Leaded brass is an alpha–beta brass with an addition of lead with excellent machinability.
Experimental Procedure
Leaded Brass Samples
The representative leaded brass samples analysed in this work and their corresponding combination and information is listed in Tables 1, 2 and 3. Leaded brass samples with 0.1–0.2 % Pb contents according to Table 4 were used in this investigation. Nearest Alloy Designation is C28XXX (pending application with Copper Development Association—CDA). Distribution of Pb was investigated by metallography and mass spectrometry analysis.
In this work the charge was first weighed by the operator and then was melted in a graphite crucible using graphite heating element furnace technology (Rautomead horizontal continuous casting machine) as shown in Figures 2a, b and 3.
Metallography
Samples for metallographic examination were prepared by conventional techniques. Metallographic sections were cut with a clean sharp hacksaw and then ground using alumina grinding paper, first using coarse abrasive paper (grit no. 220) and subsequently wet and dry fine paper (grit no. 1200) by 5–10 lbs force and water as a lubricant. Base/head speed of grinding was 100/100 rpm. The samples were then polished using diamond paste beginning with 1 micron and then subsequently using ¼ micron. Base/head speed of polishing was 100/100 rpm and the force was 5–10 lbs. After polishing, the samples were cleaned by acetone in an ultrasonic cleaner and dried with nitrogen gas. According to the ASTM E407-07 (Standard Practice for Micro-Etching Metals and Alloys), the polished samples were etched in a solution of 70 % concentrated nitric acid (HNO3) and water. Samples structure was investigated using a Keyence VHX 3D digital microscope.
Mass Spectrometry Analysis
Mass spectrometry (MS), wet chemistry including gravimetric and titrimetric techniques, spark optical emission spectroscopy (Spark-OES), inductively coupled plasma-optical emission spectroscopy (ICP-OES), X-ray fluorescence (XRF) and X-ray diffraction (XRD) are common analytical chemistry techniques to identify the amount and type of chemicals present in a sample. The mass spectrometer has a few advantages over the other analytical methods such as small sample size, accuracy, fast analysis and less demanding safety issues as compared to the X-ray techniques.6 – 9 In this research mass spectrometry was used (model: AMETEK) as an analytical technique to identify the amount of chemicals present in samples. The samples were prepared using a milling machine. Figure 4 shows photographic images of samples before, during and after mass spectrometry analysis.
SEM/EDX
A scanning electron microscope was employed to produce high resolution images. Energy-dispersive X-ray spectroscopy analysis is a well-known X-ray technique used to identify the elemental composition of materials. In this report a JEOL JSM7400F field emission scanning electron microscope was used to identify the ‘dark spots’ assumed to be Pb particles, which are the feature of interest.
Results and Discussion
Results and Discussion from Optical Microscope
The grain structure of the leaded brasses is similar to the unleaded brasses.10 The microstructures of the leaded brasses contain lead particles mainly in the grain boundaries or inter-dendritic regions. Lead is practically insoluble in solid copper and appears as a dark particle in the structure.11 In order to identify lead, the samples were examined under a digital optical microscope—magnification 1000×. Figure 5 shows the typical equiaxial grain morphology structure of brass samples and highly insoluble Pb as a dark particle. The Pb content was too low to draw any important conclusion about the homogeneity of Pb in the samples. However, it loosely appeared to be fairly well distributed.
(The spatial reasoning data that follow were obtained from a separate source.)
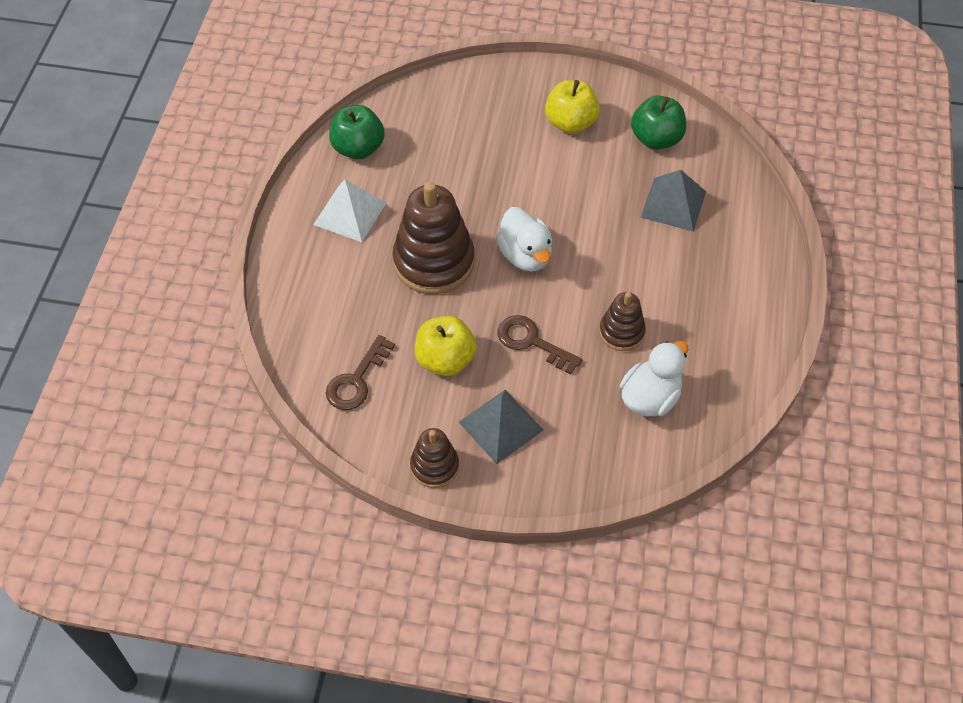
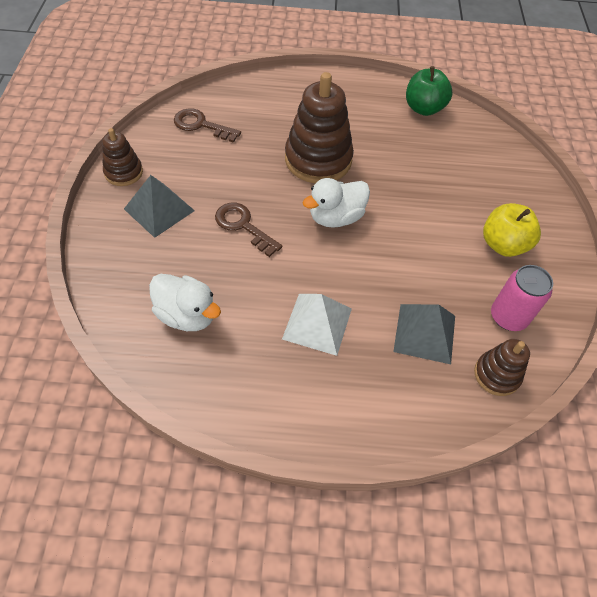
camera: 80 degrees right, 0 degrees up
white pyramid [313,179,386,242] -> white pyramid moved to [282,294,352,356]
yellow apple [415,316,477,376] -> none
brown key [498,315,582,375] -> brown key turned 75 degrees counterclockwise [215,203,282,257]
brown stacking toy [599,292,646,351] -> brown stacking toy moved to [474,339,530,396]
green apple [631,95,686,150] -> pink can [491,265,553,331]

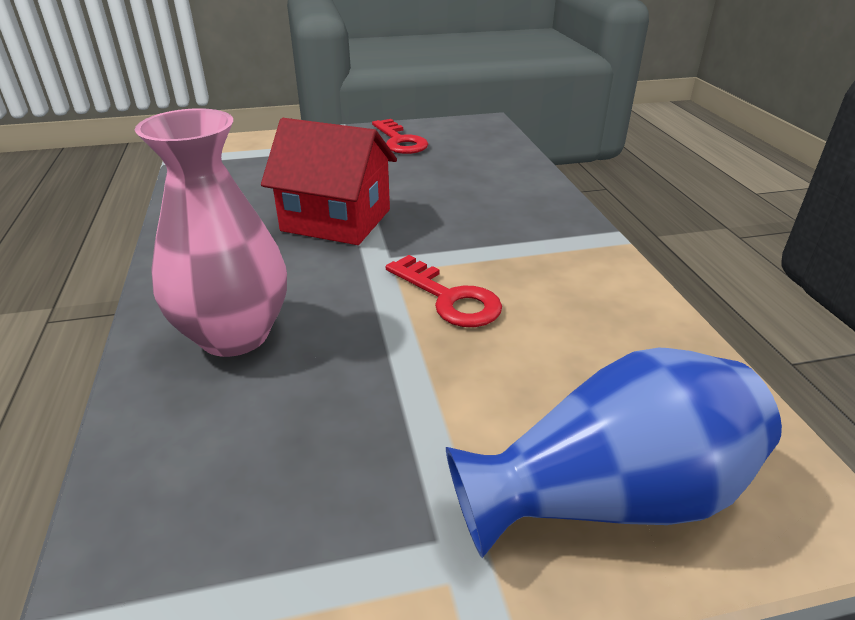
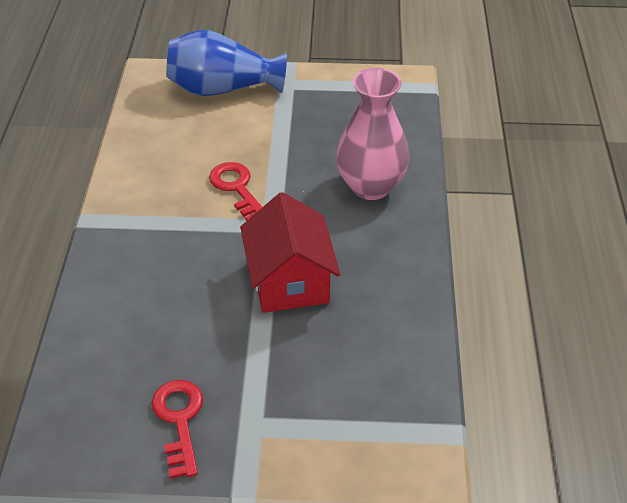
camera: 165 degrees left, 10 degrees up
red house [261,118,397,245] -> red house turned 45 degrees clockwise [240,192,340,313]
Results and Discussion from Mass Spectrometry Analysis
The work was continued using the AMETEK spectrometer to examine different areas on each specimen. Areas 1 through 4 are around the circumference of the sample, and area 5 is in the middle. Results show that there is no significant difference in the distribution of any one of the elements based on the mass spectrometry result. Table 5 and Figure 6 present the findings.
Analysis of variance (ANOVA) was carried out on the samples to observe any difference between the groups on some variable using ANOVA. ANOVA is a statistical procedure to analyse the difference between two or more means and is used to analyse general alternately specific difference between means.12 As we see in the above chart, we have three groups of samples, labelled 1, 2, 3. There is a target range for samples: the aim is that the sample should be located within this range, and then the statistical method of ANOVA is applied over these samples. From this analysis, the results fall perfectly in the target range, i.e. the ANOVA analysis of variance failed to reject the null hypothesis with a confidence level of α = 0.05. This means that there is no proven significant difference in any of the samples tested on the spectrometer based on their respective areas of testing.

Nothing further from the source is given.